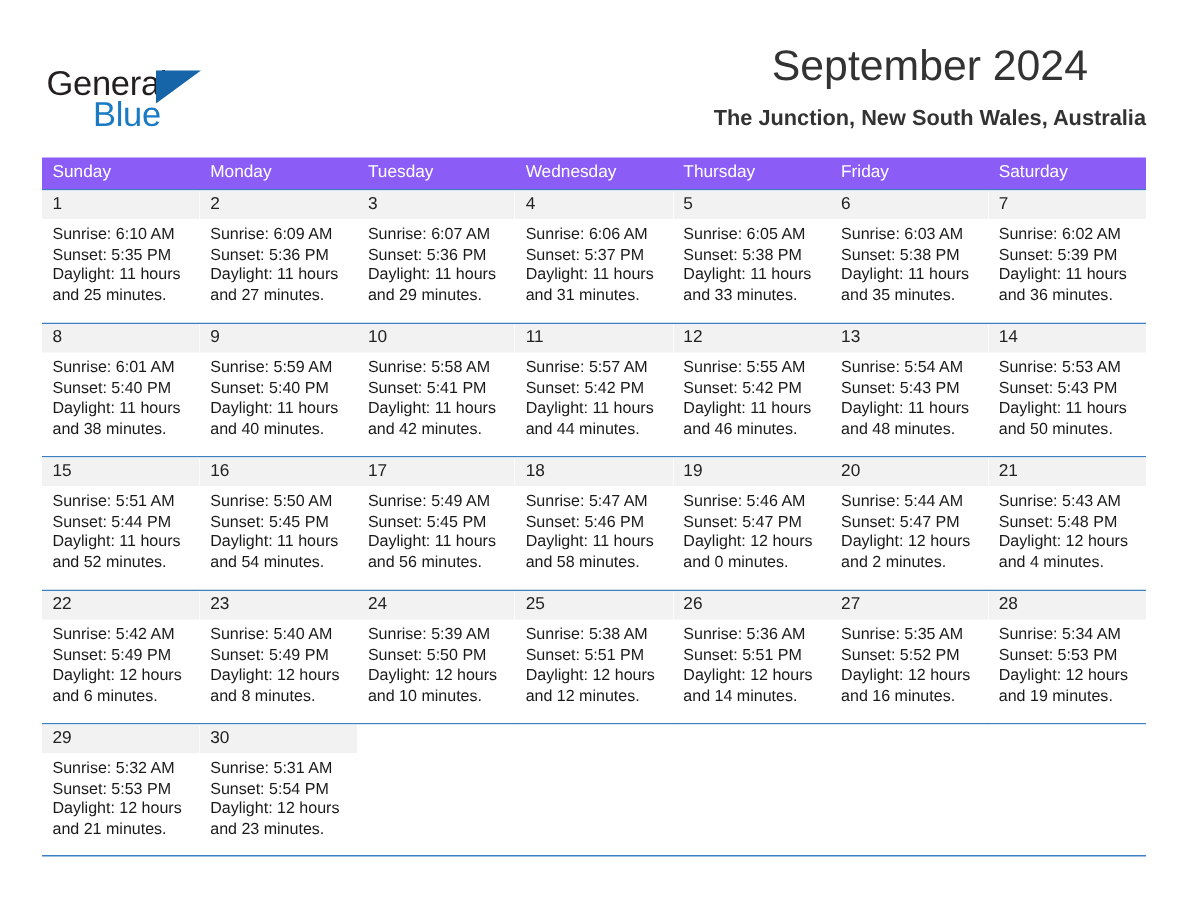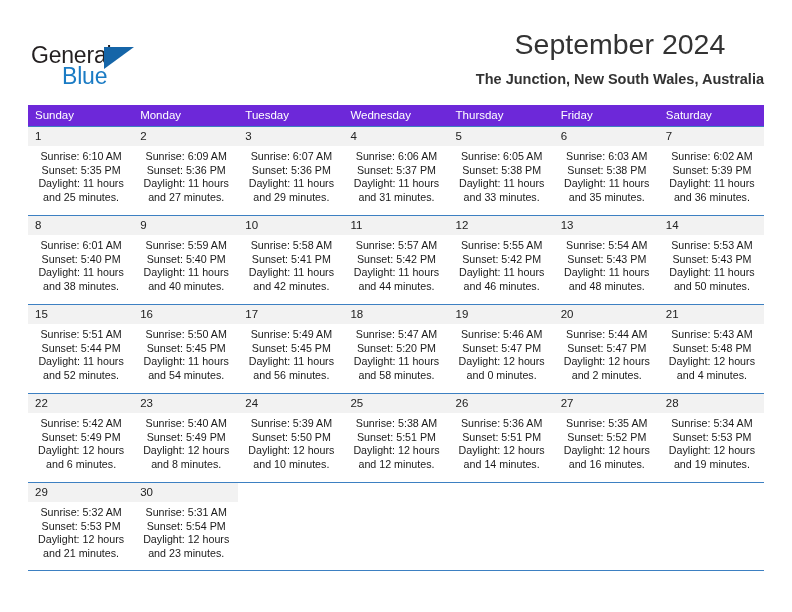--- a/index.html
+++ b/index.html
@@ -89,21 +89,21 @@
 
   
   .calendar {
     position: absolute;
     left: 28px;
     top: 105px;
     width: 736px;
   }
   .dow-row {
     display: flex;
-    background: #6d28d9;
+    background: #8b5cf6;
     height: 21px;
   }
   .dow {
     flex: 1 1 0;
     color: #ffffff;
     font-size: 11.5px;
     line-height: 21px;
     padding-left: 7px;
     box-sizing: border-box;
     white-space: nowrap;
@@ -135,21 +135,20 @@
     box-sizing: border-box;
   }
   .cell.empty .cell-daynum {
     background: #ffffff;
   }
   .cell-info {
     padding: 4px 6px 0 7px;
     font-size: 10.7px;
     line-height: 13.6px;
     color: #1a1a1a;
-    text-align: center;
   }
   .cell-info div {
     white-space: nowrap;
   }
 </style>
 </head>
 <body>
 
 <div class="page">
 
@@ -334,21 +333,21 @@
               <div>Sunrise: 5:49 AM</div>
               <div>Sunset: 5:45 PM</div>
               <div>Daylight: 11 hours</div>
               <div>and 56 minutes.</div>
             </div>
           </div>
           <div class="cell">
             <div class="cell-daynum">18</div>
             <div class="cell-info">
               <div>Sunrise: 5:47 AM</div>
-              <div>Sunset: 5:20 PM</div>
+              <div>Sunset: 5:46 PM</div>
               <div>Daylight: 11 hours</div>
               <div>and 58 minutes.</div>
             </div>
           </div>
           <div class="cell">
             <div class="cell-daynum">19</div>
             <div class="cell-info">
               <div>Sunrise: 5:46 AM</div>
               <div>Sunset: 5:47 PM</div>
               <div>Daylight: 12 hours</div>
· · ·
Wherever the string "background" appears in the records above, copy the line it sits in.

=== Result of this exercise ===
-    background: #6d28d9;
+    background: #8b5cf6;
     background: #ffffff;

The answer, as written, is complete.